In the News: 2004
Thai private equity fund sees busy 2004
Reuters
21 January 2004
Taking a different tack from big foreign rivals, a Thai private equity firm's strategy of long-term, small-to mid-sized investments may produce its busiest year in 2004, its director said on Wednesday.
A focus on deals of between $10 million to $35 million for three to seven years has helped Private Equity (Thailand) complete four deals worth two billion baht ($51.4 million) in 2003, up from one deal in 2002, when it started investing.
At the same time, foreign funds which have established a foothold in the Land of Smiles have closed no deals yet.
"We hope to invest more this year than last year," said Kanchit Bunajinda, director of Private Equity (Thailand), an affiliate of 19-year-old San Francisco-based Lombard Investments. His company helps mutual fund firm MFC Asset Management run the three-year-old Thailand Equity Fund.
"Large companies tend to go to capital markets directly. For small-to mid-sized firms they may be too small to attract foreign funds directly. We are also long-term investors. We can be patient and wait for exits."
The Thailand Equity Fund has $245 million it can use to buy, fix up and sell Thai firms at a profit, focusing on those recovering from the 1997/98 Asian economic crisis. Kanchit said the fund had used 20 percent of the money, but declined to discuss any pending investments this year or returns on investment. The fund has yet to exit any of its investments.
Major shareholders are the government, the International Finance Corp, top U.S. pension fund California Public Employees' Retirement System (CalPERS) and the Asian Development Bank.
DEARTH OF DEALS
Thailand - and Southeast Asian in general - has been unable to attract more than lukewarm interest from foreign bankers who have flooded North Asian neighbours Japan and South Korea with activity since the crisis.
From 1998 to mid-2003, Japan and South Korea's 100 buyout deals - the fastest-growing segment of the industry - made up 58 percent of the value of transactions in Asia. Thailand and Indonesia, which saw 20 deals, made up just five percent, according to Asia Private Equity Review.
This is despite an estimated two trillion baht worth of distressed assets languishing in the kingdom, either on banks' books or under the stewardship of the government.
But the Thailand Equity Fund has been successful in rooting out smaller deals that may fall below the radar of the big firms and only buys minority stakes in companies it finds interesting.
"During the crisis it may have been more of a benefit to buy distressed assets, but in the next few years the upside from that is limited," said Kanchit.
Its smattering of private equity deals include a one billion baht ($24 million) investment to top department store operator Central Pattana PCL (CPN.BK) in May 2003.

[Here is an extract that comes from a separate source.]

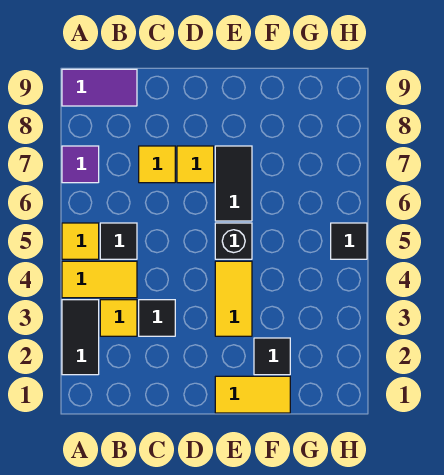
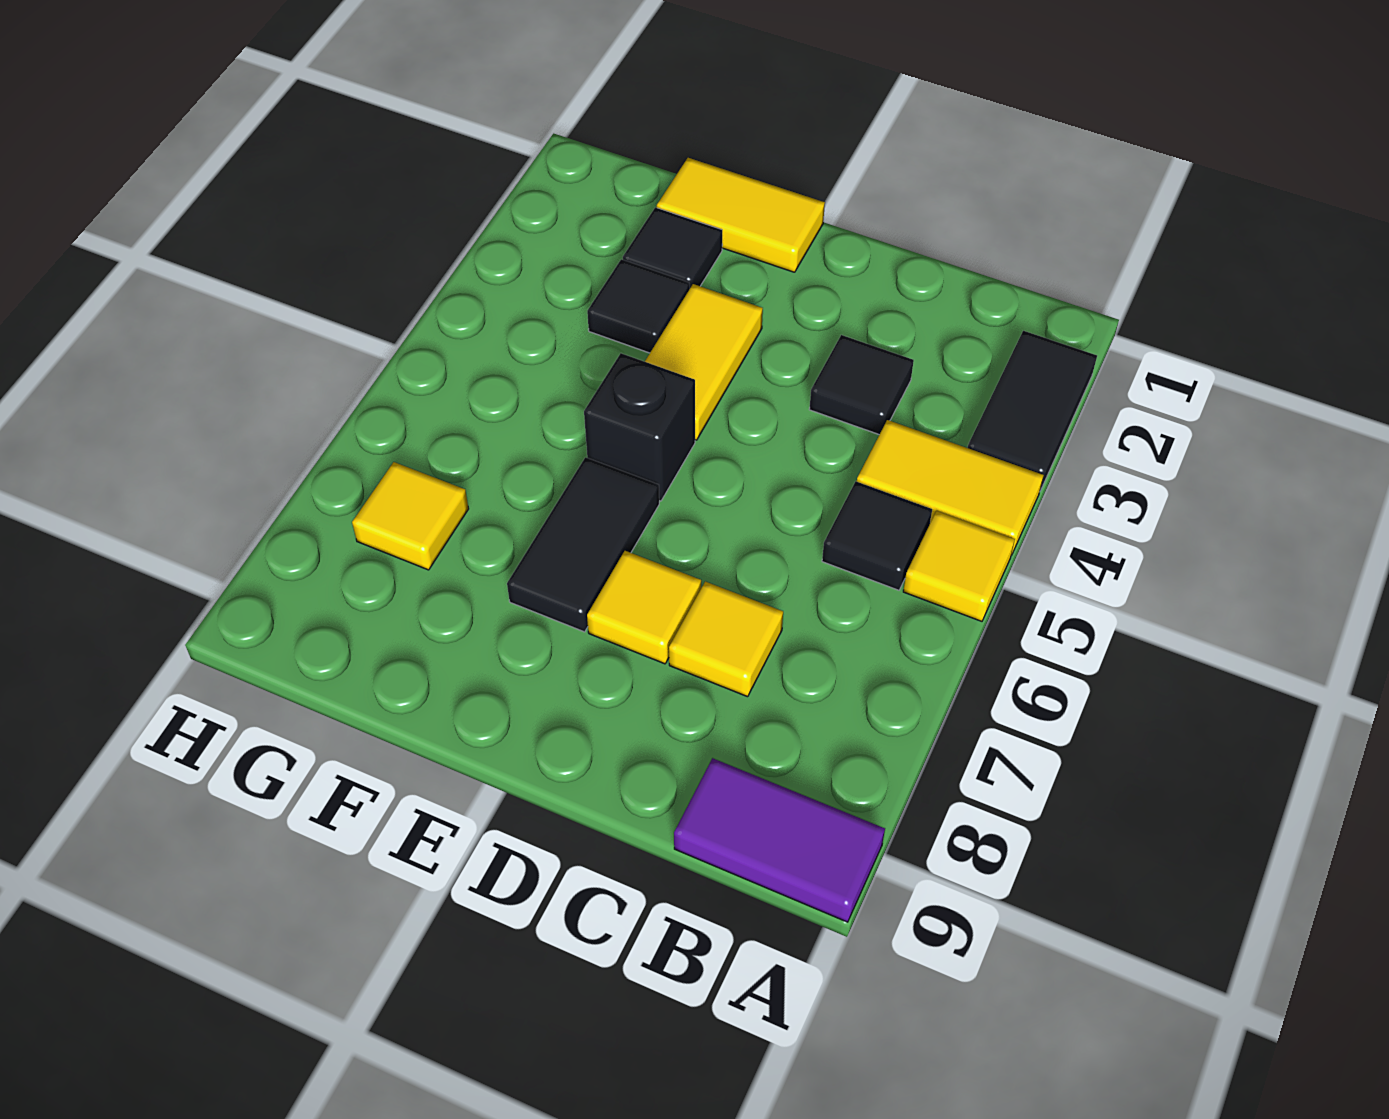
purple tile A7 level 1 -> none
yellow tile B3 level 1 -> yellow tile G7 level 1
black tile H5 level 1 -> black tile F3 level 1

Kanchit said he would continue to focus on sectors capitalising on burgeoning economic growth the government expects to top eight percent this year: "I like anything consumer-related, export-related or tourism-related."
The ex-Merrill Lynch investment banker credited good cooperation between Lombard and its Thai unit for the success in completing deals when big foreign rivals have closed none.
"They let the Thai team negotiate and approach deals the Thai way," said the soft-spoken 37-year-old. "If you do something straightforward, like in the West, I believe you would never get a deal done, or get something not as good as what you'd like."
Foreign firms, which spend millions of dollars to conduct due diligence alone, blame their dearth of deal-making on Thailand's relatively immature bankruptcy laws and the small size of the deals to be made.
"Doing deals in Thailand is slow. It all comes down to the legal framework," said a representative of a prominent foreign fund specialising in distressed assets. "That's why we're struggling." ($1 = 38.93 baht).